From: compulsive@mindspring.com <compulsive@mindspring.com>
To: cancer@via-media.com <cancer@via-media.com>
Subject: leiomyosarcoma of the liver
Date: Thursday, August 20, 1998 4:38 PM


Dear Kent,

I've been searching for months for info on LMS and then I found your web
page! Read a lot of the letters from others but never found many that were
similar. And none like mine... Two years ago I had surgery to remove a tumor
on small bowel which the doctor called leiomyosarcoma with uncertain
malignant potential . The follow up was to be CT scans and lung
x-rays annually for 8 years. The second year (this past March) the CT showed
5-6 tumors in my liver. Biopsy performed after MRI confirmed tumors. I was
referred to Dr. Daneker, an oncology surgeon at Emory in Atlanta, who
planned to remove tumors in July. After having arteriogram and further CTs,
he informed me that the left lobe would probably all have to be removed and
2 tumors on the right side could not be removed. After asking how long I
had, he said 6 months without surgery and probably l8 months with surgery.
I told him to find alternative treatment so he called M. D. Anderson and was
told by them that chemoembolization was being tried successfully and that
the radiologist at EMORY were performing this procedure!

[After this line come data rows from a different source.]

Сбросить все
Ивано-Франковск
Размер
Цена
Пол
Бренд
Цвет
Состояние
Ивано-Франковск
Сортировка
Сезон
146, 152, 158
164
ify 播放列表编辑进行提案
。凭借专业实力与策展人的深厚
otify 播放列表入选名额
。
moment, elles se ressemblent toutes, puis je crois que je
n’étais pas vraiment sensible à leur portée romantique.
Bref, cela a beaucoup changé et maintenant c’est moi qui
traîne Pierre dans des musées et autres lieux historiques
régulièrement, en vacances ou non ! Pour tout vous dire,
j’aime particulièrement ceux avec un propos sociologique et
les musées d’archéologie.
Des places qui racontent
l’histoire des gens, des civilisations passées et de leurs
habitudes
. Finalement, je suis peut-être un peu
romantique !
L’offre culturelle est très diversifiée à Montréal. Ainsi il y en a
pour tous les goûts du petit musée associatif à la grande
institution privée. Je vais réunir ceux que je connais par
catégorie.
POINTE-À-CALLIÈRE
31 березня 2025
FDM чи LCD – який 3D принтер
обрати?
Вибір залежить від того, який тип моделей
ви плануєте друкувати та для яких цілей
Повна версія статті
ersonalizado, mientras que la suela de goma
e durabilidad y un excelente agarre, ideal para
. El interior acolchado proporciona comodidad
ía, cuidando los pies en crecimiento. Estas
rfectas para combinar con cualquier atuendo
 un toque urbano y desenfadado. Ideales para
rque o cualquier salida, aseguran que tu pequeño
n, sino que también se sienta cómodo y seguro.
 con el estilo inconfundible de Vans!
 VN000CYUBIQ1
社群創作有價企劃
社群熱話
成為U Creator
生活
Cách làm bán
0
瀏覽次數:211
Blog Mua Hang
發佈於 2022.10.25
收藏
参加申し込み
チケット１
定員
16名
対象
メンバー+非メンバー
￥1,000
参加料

He called me very
excited about the treatment, canceled surgery and set me up for this to be
done on July 27. They inserted catheter into groin and directly into liver
where 3 sites were given doses of doxorubicin, cisplatin and mitomycin and then plugged. I was dismissed after 4 days and have had all the classic symptoms of chemo. The plan is to wait 3 months and have a CT scan to see what the chemo did to the tumors. One had blood vessels too small to have the chemo injected into it so we hope it got some "by proxy" or may have to wait until it grows larger and inject again -- provided this works. What I have been told by this surgeon is that surgery was not a cure and chemo is not a cure. But it is a slow growing type cancer and you can keep having either surgery or chemo (if it works) as long as your body can tolerate it. What a way to live!?!?! Not my style, I don't think. Being sick makes me SICK! I'll bring you up to date after my CT in a couple of months and let you know if these guys know what they're doing!